# spontaneous switch operation



## daleb (Dec 19, 2008)

Hi all: I've been laying track and roadbed for my main line and have experienced a mysterious (to me) problem. I have both manual and remote switchs, some LGB and others Aristocraft. None of the switches are hooked up to power yet. One of the Aristocraft switches will, on occasion, spontaneously be thrown as a locomotive approaches. There is no wires connected to the switch and I would think therefore it should not switch on its own. What is happening and is there a cure? I am electrically challanged so anything beyond a 4th grade explanation may go over my head. Thanks, Dale OBTW the track is only temporarily installed and none of the pieces are permanently connected to one another.


----------



## Torby (Jan 2, 2008)

The lever switches as a loco approaches? Very odd. I don't think it's an electrical thing. I think I'd have to see it in action to figure it out. 

Cool avatar.


----------



## Dave F (Jan 2, 2008)

Sounds like a ghost in the machine... You didn't lay the mainling anywhere near a G scale graveyard did you?


----------



## Semper Vaporo (Jan 2, 2008)

Posted By Dave F on 12 Sep 2009 08:44 AM 
Sounds like a ghost in the machine... You didn't lay the mainling anywhere near a G scale graveyard did you? 

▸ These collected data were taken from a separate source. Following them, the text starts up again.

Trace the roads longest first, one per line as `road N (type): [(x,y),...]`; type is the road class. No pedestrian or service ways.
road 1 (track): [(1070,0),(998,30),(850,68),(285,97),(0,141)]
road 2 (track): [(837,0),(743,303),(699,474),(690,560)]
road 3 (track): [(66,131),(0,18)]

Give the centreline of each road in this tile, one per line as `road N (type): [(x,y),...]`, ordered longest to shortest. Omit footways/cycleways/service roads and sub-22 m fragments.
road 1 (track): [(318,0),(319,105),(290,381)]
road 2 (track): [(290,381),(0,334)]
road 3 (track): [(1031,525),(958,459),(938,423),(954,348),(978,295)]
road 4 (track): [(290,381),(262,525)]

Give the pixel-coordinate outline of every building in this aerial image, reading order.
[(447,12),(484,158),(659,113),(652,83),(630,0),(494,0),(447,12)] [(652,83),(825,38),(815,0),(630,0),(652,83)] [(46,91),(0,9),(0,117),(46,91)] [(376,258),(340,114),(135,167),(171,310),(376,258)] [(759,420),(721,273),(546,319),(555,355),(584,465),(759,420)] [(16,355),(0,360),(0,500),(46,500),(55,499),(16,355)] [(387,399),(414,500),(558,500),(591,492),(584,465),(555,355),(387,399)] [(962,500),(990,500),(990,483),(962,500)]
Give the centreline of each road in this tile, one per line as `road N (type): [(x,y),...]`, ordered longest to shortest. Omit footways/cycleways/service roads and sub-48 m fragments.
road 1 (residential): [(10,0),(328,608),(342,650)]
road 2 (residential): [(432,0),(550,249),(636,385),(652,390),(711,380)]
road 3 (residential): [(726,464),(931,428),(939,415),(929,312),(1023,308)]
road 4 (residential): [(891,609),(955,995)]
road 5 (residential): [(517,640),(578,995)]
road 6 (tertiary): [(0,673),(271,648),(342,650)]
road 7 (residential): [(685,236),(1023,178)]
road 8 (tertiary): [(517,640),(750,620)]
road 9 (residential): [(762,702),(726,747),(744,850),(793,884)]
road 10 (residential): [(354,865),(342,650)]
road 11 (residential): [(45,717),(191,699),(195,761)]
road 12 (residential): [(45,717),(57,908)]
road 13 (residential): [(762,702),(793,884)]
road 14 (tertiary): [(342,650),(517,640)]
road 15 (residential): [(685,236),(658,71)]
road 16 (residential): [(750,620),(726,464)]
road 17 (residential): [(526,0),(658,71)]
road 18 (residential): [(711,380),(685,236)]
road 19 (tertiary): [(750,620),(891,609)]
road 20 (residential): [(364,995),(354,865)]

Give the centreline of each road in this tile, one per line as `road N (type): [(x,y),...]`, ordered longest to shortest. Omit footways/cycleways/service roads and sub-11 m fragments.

I'd say that you must be running a track powered train and that the switch has an intermittant electrical short that vibration of the approaching train is causing power to be applied to the switch motor. How else could it get power to operate if, like you say, you have not hooked up power to the switch?


----------



## daleb (Dec 19, 2008)

Thanks for the advise. Since the switch will be used manually anyway, I'll disable it totally and see if that solves the problem.


----------



## Torby (Jan 2, 2008)

I think it must be aliens.


----------



## Semper Vaporo (Jan 2, 2008)

Posted By Torby on 12 Sep 2009 12:39 PM 
I think it must be aliens. 

Do you suppose they have green cards? Or are they possibly illegal aliens?


----------